INTERLACE: Induction chemotherapy followed by chemoradiation in locally advanced cervical cancer
The multicenter, phase III INTERLACE study performed by the Gynecologic Cancer Intergroup (GCIG) aimed to investigate whether short-course induction chemotherapy delivered before standard CRT improves PFS and OS in patients with newly diagnosed squamous, adeno- or adenosquamous carcinoma (FIGO stage IB1 node-positive, IB2, II, IIIB and IVA).40 In total, 500 women (median age, 46 years) were randomized 1:1 to receive either standard CRT with cisplatin alone or induction chemotherapy (6 weeks of carboplatin plus paclitaxel) followed by standard CRT. Patients were stratified according to disease stage, site, tumor size and histology, nodal status and type of radiotherapy and brachytherapy. The primary endpoints were PFS (target HR: 0.65) and OS (target HR: 0.65−0.70).
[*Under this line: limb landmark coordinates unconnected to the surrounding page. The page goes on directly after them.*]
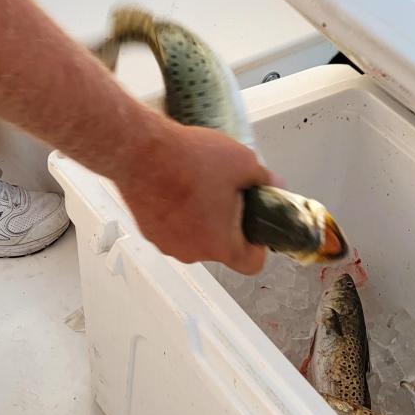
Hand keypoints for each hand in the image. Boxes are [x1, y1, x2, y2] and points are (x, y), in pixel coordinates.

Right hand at [114, 117, 271, 273]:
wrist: (140, 150)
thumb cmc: (188, 160)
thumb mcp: (242, 162)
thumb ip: (263, 180)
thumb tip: (274, 185)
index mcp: (221, 244)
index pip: (251, 264)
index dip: (258, 246)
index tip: (255, 227)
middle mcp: (193, 252)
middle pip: (222, 247)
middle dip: (228, 223)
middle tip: (227, 193)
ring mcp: (168, 243)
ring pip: (196, 236)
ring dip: (201, 218)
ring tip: (199, 185)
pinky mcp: (149, 231)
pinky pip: (173, 228)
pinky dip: (178, 213)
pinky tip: (178, 186)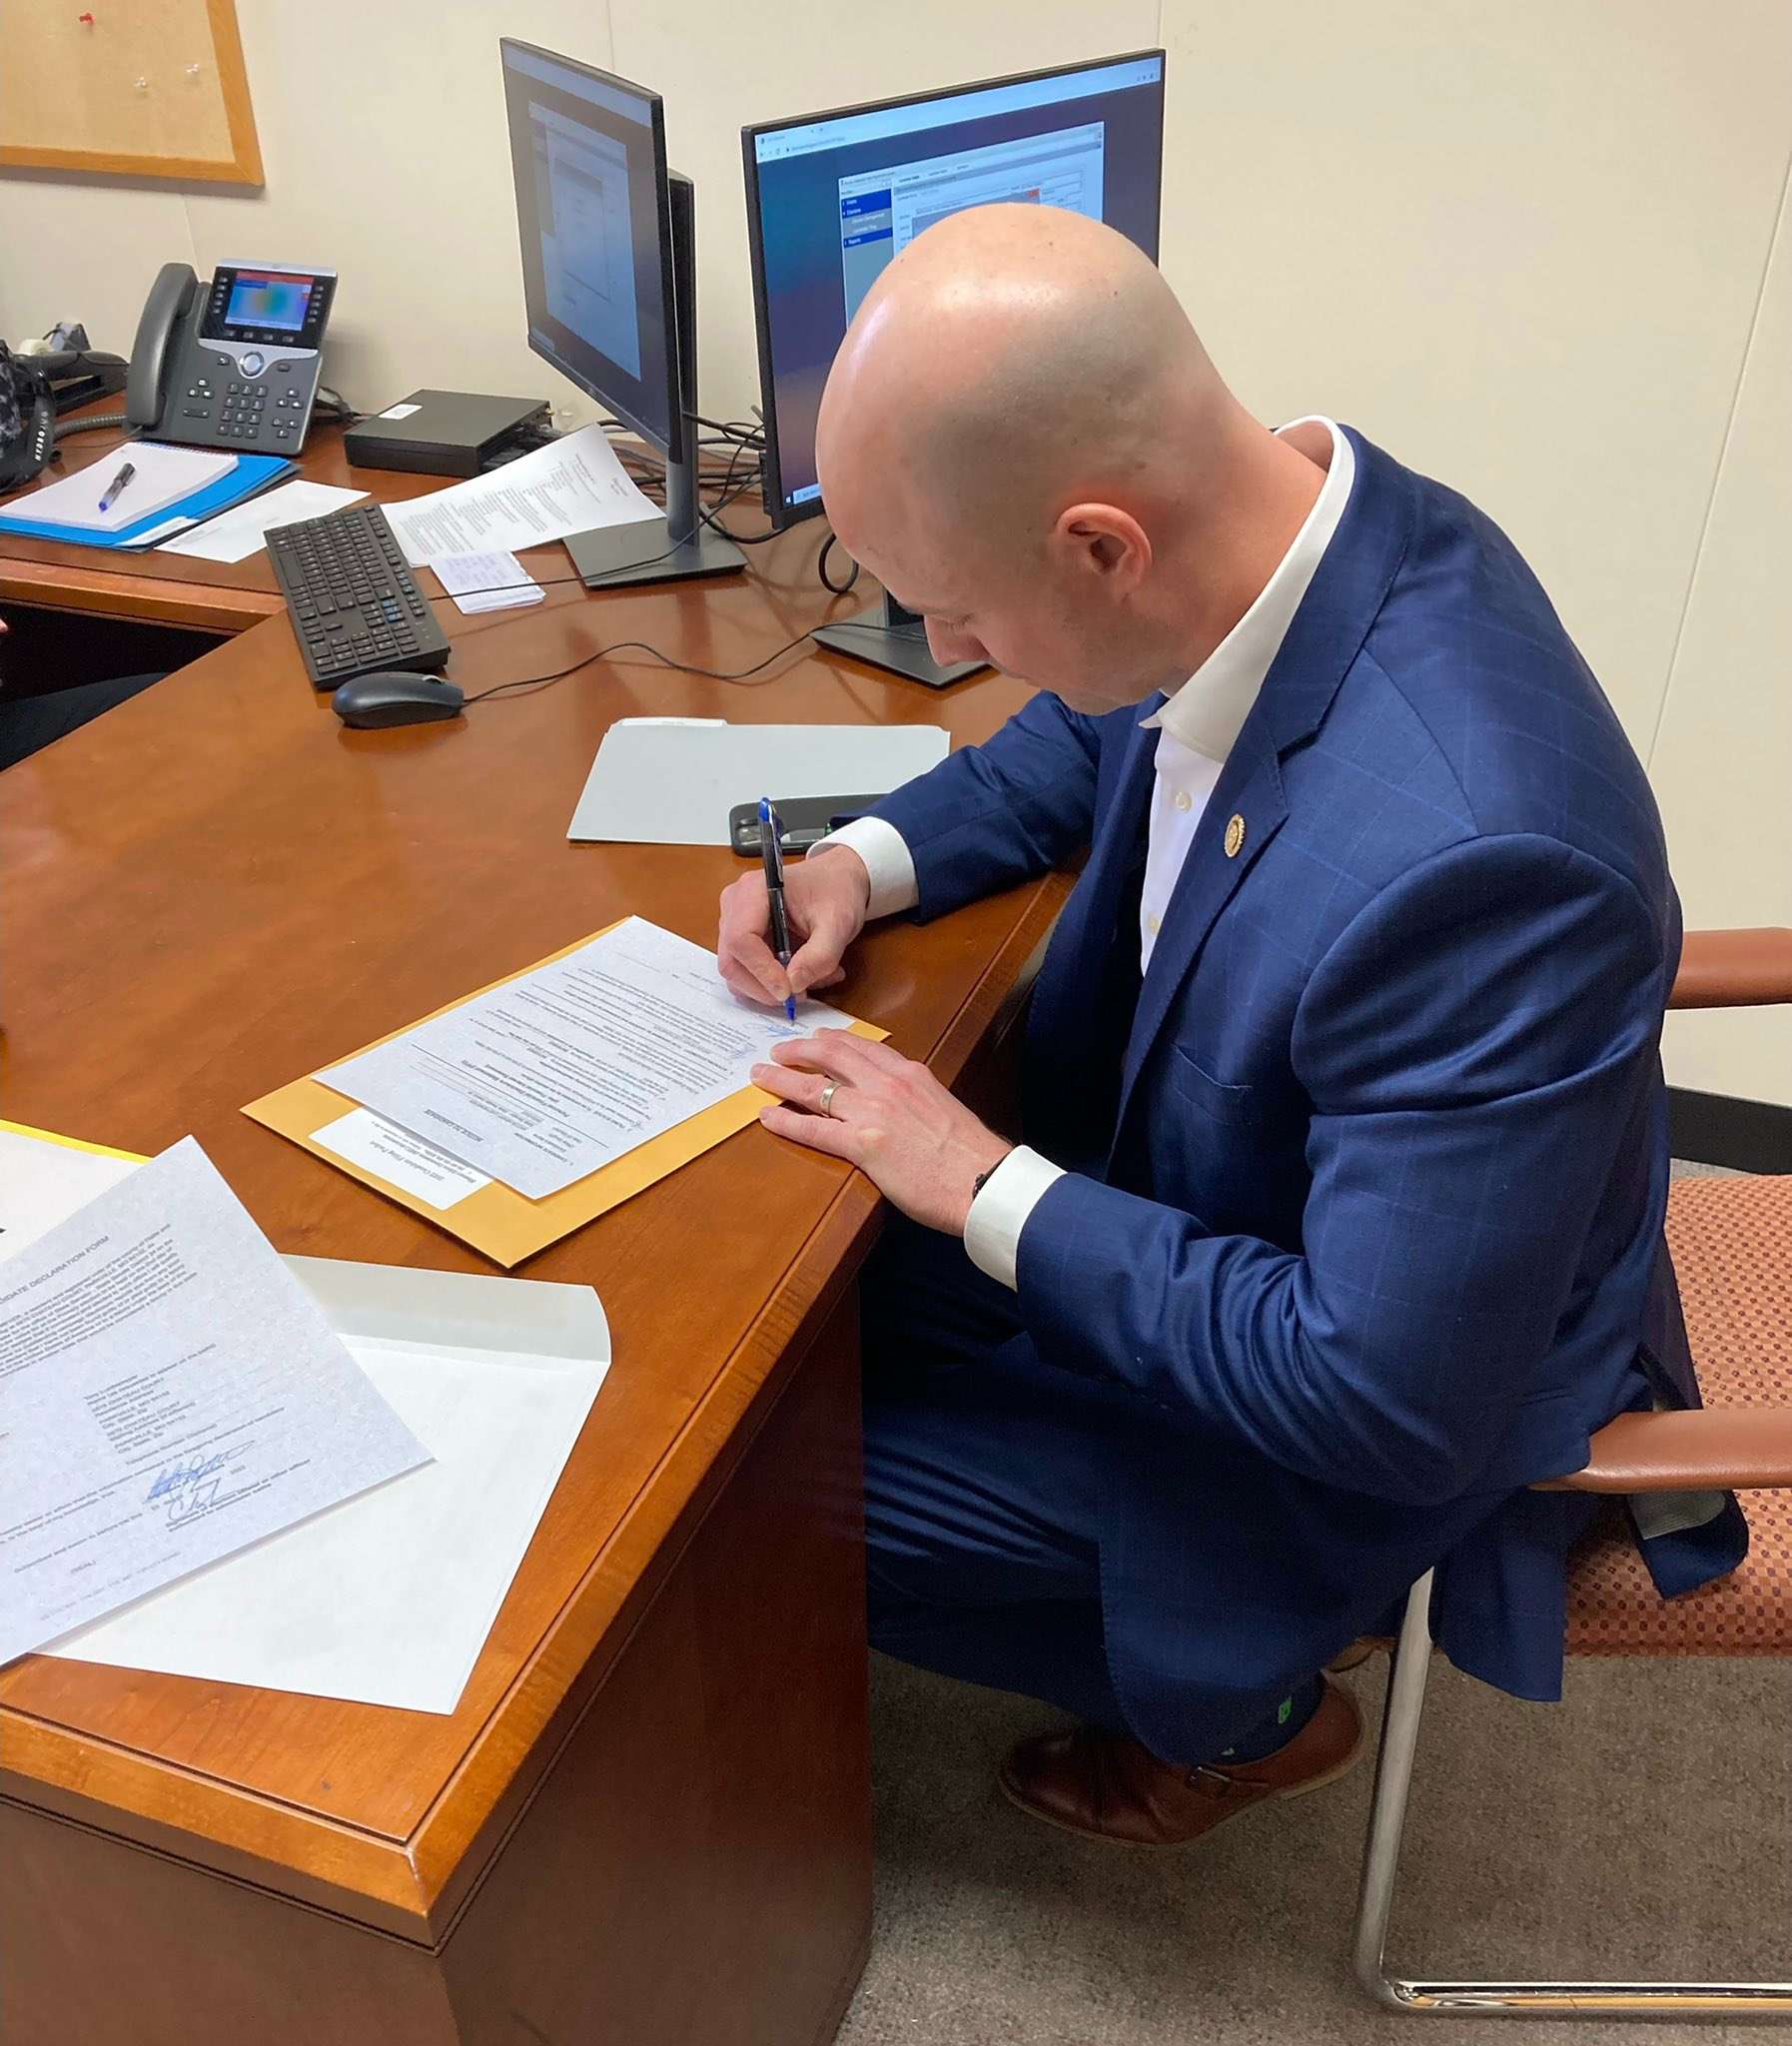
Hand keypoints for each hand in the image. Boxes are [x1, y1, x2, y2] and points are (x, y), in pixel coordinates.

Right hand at [718, 847, 870, 1008]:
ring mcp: (735, 921)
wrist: (838, 878)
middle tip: (798, 995)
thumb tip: (794, 984)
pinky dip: (772, 982)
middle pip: (732, 961)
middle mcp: (736, 905)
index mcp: (753, 891)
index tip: (788, 991)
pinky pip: (747, 970)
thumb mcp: (838, 923)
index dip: (761, 971)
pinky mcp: (743, 937)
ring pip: (738, 971)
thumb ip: (819, 956)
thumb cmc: (836, 890)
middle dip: (763, 987)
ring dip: (770, 987)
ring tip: (812, 979)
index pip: (741, 939)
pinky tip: (803, 973)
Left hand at [751, 1030, 1012, 1234]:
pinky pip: (813, 1129)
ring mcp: (872, 1113)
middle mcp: (887, 1084)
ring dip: (782, 1080)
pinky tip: (768, 1117)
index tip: (816, 1038)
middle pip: (831, 1056)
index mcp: (910, 1072)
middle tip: (778, 1051)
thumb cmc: (970, 1152)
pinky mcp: (862, 1146)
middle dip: (799, 1051)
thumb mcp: (943, 1105)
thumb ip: (916, 1096)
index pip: (862, 1046)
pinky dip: (786, 1121)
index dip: (832, 1040)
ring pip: (815, 1089)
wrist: (982, 1180)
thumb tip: (900, 1103)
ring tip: (761, 1076)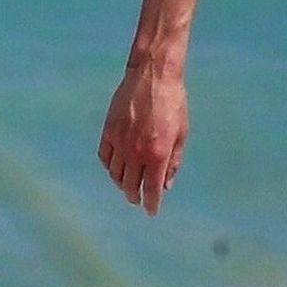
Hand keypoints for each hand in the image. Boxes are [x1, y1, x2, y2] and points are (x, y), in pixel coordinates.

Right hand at [98, 60, 188, 214]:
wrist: (153, 75)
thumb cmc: (173, 102)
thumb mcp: (181, 133)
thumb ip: (173, 161)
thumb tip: (166, 185)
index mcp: (157, 153)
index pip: (151, 188)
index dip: (150, 203)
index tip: (151, 211)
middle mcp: (136, 151)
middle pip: (130, 185)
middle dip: (134, 196)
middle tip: (138, 200)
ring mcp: (119, 141)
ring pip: (115, 174)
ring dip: (122, 184)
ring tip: (127, 187)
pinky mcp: (108, 130)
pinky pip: (105, 157)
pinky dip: (109, 167)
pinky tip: (116, 169)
The study met its primary endpoint.40 At a median follow-up of 64 months, 5-year PFS rates were 73% in the induction chemotherapy plus CRT arm compared with 64% in the CRT arm (HR: 0.65 [95% CI: 0.46–0.91]; p=0.013) corresponding to a 9% difference in PFS in favor of induction chemotherapy (Figure 5). Furthermore, an 8% improvement in OS was observed in the induction chemotherapy plus CRT arm, with 5-year OS rates of 80% versus 72% with induction chemotherapy plus CRT versus CRT alone (HR: 0.61 [95% CI: 0.40–0.91]; p=0.04). Notably, 70% of the patients had stadium FIGO IIB. Grade ≥3 AEs were reported in 59% and 48% of the patients who received induction chemotherapy plus CRT and CRT alone, respectively. Any-grade hematologic AE rates were higher in the induction chemotherapy plus CRT arm (30% vs 13% with CRT alone), but this did not compromise radiotherapy delivery.
In summary, induction chemotherapy with carboplatin plus paclitaxel, followed by CRT with cisplatin, significantly improved survival and may be considered a new standard of care for locally advanced cervical cancer.
Conclusions
Novel therapeutic approaches are urgently needed for patients with cervical cancer who experience disease progression on standard-of-care treatments. The results of recent clinical trials demonstrate that targeted therapies, including ADCs and ICIs, will play a critical role in the treatment of locally advanced, as well as metastatic, recurrent or persistent cervical cancer. They are effective as second-line and first-line treatments and can be used either as monotherapy or in combination with chemotherapy and radiotherapy. Together with continuous efforts aimed at optimizing chemotherapy and radiotherapy regimens, these promising strategies offer new hope to patients with cervical cancer.
Conflict of interest
The authors have declared that the manuscript was written in the absence of any commercial or financial relationships that could be construed as a potential conflict of interest.
Funding
The authors have declared that no financial support was received from any organization for the submitted work.
Author contributions
The authors have created and approved the final manuscript.